WHAT YOU WILL DO
Copy out each line from the material where the word "okviru" is found.
─── DATA FOR ANALYSIS
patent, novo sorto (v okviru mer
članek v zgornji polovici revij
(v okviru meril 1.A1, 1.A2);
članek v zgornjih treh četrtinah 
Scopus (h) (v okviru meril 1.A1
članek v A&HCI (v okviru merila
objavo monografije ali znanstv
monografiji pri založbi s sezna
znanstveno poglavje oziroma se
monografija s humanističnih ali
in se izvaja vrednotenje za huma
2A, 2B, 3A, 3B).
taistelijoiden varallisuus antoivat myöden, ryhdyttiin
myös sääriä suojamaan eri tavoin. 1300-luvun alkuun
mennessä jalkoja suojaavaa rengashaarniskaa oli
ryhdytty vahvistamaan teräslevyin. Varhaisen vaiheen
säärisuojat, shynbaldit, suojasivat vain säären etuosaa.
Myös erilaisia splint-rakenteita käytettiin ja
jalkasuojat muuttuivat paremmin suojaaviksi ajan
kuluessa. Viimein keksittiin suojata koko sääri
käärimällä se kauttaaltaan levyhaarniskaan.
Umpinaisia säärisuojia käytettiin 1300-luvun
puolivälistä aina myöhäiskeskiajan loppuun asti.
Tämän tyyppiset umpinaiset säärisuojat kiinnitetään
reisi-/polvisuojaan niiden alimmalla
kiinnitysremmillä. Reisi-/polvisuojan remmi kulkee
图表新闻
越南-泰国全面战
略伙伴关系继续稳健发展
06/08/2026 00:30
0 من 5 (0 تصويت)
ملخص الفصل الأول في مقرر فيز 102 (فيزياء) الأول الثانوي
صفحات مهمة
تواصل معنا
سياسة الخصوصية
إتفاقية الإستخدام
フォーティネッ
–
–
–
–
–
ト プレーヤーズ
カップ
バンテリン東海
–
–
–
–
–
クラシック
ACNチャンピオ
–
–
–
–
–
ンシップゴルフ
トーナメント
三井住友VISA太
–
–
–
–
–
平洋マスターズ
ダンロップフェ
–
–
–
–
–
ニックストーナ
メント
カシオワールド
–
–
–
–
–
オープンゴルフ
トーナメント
──────
EXERCISE RESPONSE
patent, novo sorto (v okviru mer
(v okviru meril 1.A1, 1.A2);
Scopus (h) (v okviru meril 1.A1
članek v A&HCI (v okviru merila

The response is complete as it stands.